After building custom homes and cabinets for 40 years, Sampson’s backyard woodshop has become a second home, a place where he builds rocking horses and other animal-themed creations. To date, Sampson has built and given away about 25 rocking horses and sold another three.
“It’s time consuming,” he said, “but fun too, because you see the finished product.”
What started out as a hobby has grown into a labor of love. About 20 years ago Sampson bought the plans for two sizes of rocking horses to make for his four grandchildren. The horses start out as a series of wooden parts, but as Sampson soon learned, when the parts are intricately formed into something that rocks, people want to see them roll right out of his shop.
When Sampson’s friend Dan Schuette first saw the toys, he instantly thought of his own grandchildren. Before long, Sampson and Schuette were building the horses from the legs up for Schuette’s 10 grandchildren.
“You give one to your grandchild or great-grandchild, you sign it on the bottom, and they will keep it forever as an heirloom,” Schuette said.

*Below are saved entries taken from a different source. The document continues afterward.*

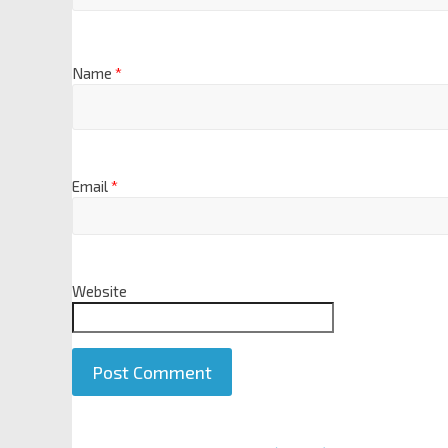
Name
*
Email
*
Website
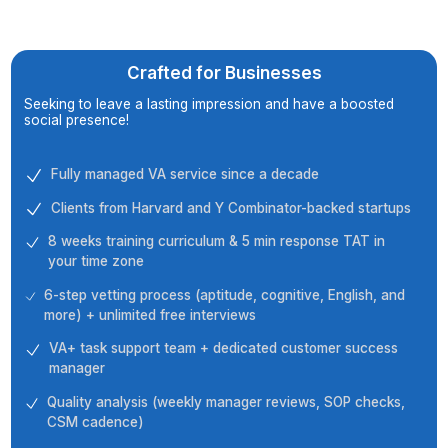
Top Tier Partnership Fueling Grow
Crafted for Businesses
Seeking to leave a lasting impression and have a boost
social presence!
Fully managed VA service since a decade
Clients from Harvard and Y Combinator-backed sta
8 weeks training curriculum & 5 min response TAT i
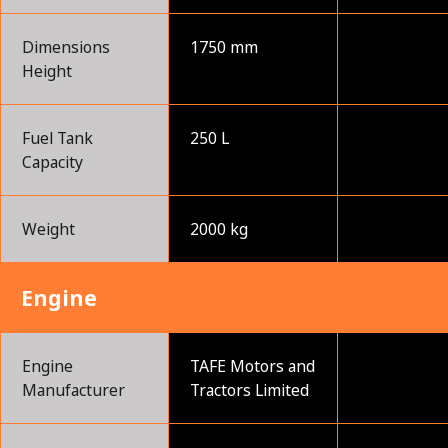
Dimensions
1750 mm
Height
Fuel Tank
250 L
Capacity
Weight
2000 kg
Engine
Engine
TAFE Motors and
Manufacturer
Tractors Limited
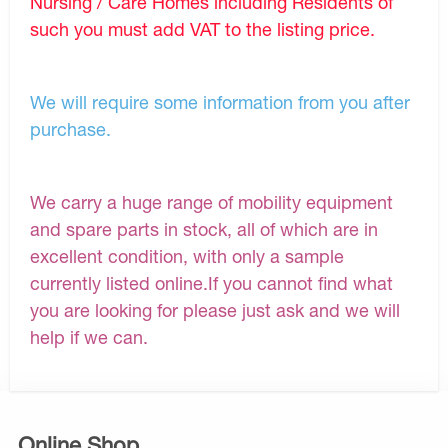
Nursing / Care Homes including Residents of
such you must add VAT to the listing price.
We will require some information from you after
purchase.
We carry a huge range of mobility equipment
and spare parts in stock, all of which are in
excellent condition, with only a sample
currently listed online.If you cannot find what
you are looking for please just ask and we will
help if we can.
Online Shop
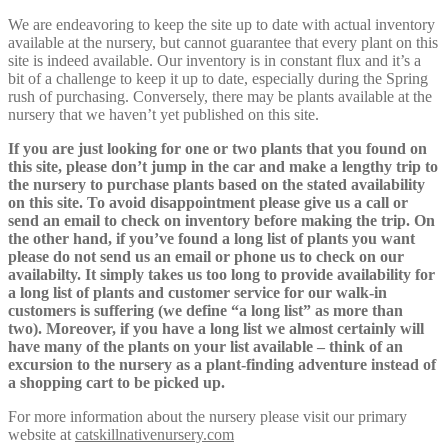
We are endeavoring to keep the site up to date with actual inventory
available at the nursery, but cannot guarantee that every plant on this
site is indeed available. Our inventory is in constant flux and it’s a
bit of a challenge to keep it up to date, especially during the Spring
rush of purchasing. Conversely, there may be plants available at the
nursery that we haven’t yet published on this site.
If you are just looking for one or two plants that you found on
this site, please don’t jump in the car and make a lengthy trip to
the nursery to purchase plants based on the stated availability
on this site. To avoid disappointment please give us a call or
send an email to check on inventory before making the trip. On
the other hand, if you’ve found a long list of plants you want
please do not send us an email or phone us to check on our
availabilty. It simply takes us too long to provide availability for
a long list of plants and customer service for our walk-in
customers is suffering (we define “a long list” as more than
two). Moreover, if you have a long list we almost certainly will
have many of the plants on your list available – think of an
excursion to the nursery as a plant-finding adventure instead of
a shopping cart to be picked up.
For more information about the nursery please visit our primary
website at
catskillnativenursery.com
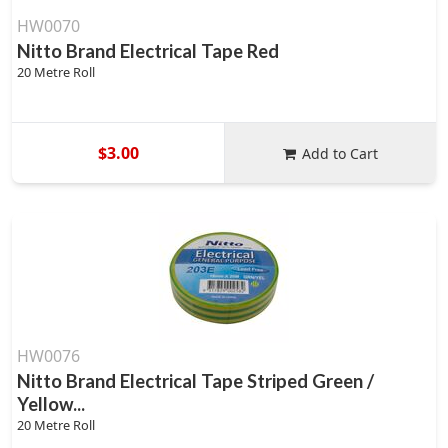
HW0070
Nitto Brand Electrical Tape Red
20 Metre Roll
$3.00
Add to Cart
HW0076
Nitto Brand Electrical Tape Striped Green /
Yellow...
20 Metre Roll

Once Sampson’s 46-year-old daughter saw her kids riding the horses, she wanted to join in. Soon Sampson was hard at work building a larger horse for adults. “Kids just love these things,” Sampson said. “Adults do too.”
Each horse takes about 40 to 60 hours to build. Sampson and Schuette carefully sand each piece until the shape is just right. The duo then meticulously places each piece into place, paying close attention to small details such as the direction of the wood’s grain.
For Sampson and Schuette, both in their 70s, carpentry is as much a hobby as it is about making money. They’ve also built step stools, high chairs, vases and bowls that are on display in Sampson’s shop.
Sampson has done woodwork for neighbors, and is always at the beck and call of his wife, Diane. Step in proximity to Sampson’s house, and he’s sure to point out something other than his rocking horses that he has created out of wood.
“I’m very lucky,” said Diane Sampson. “I’m very fond of what he does. I have to keep him busy.”
There are few things the duo has made out of wood that haven’t gotten rave reviews. “I brought one (a wooden urn) up to Oregon after my brother passed,” Schuette said. “They (the mortuary) asked where we got it, and said they wished I lived up there so they could have a standard supply.”
Sampson and Schuette have tried to sell the horses in at least one local store, but were unsuccessful. Large horses for adults go for about $900; the small version for kids is priced at $450.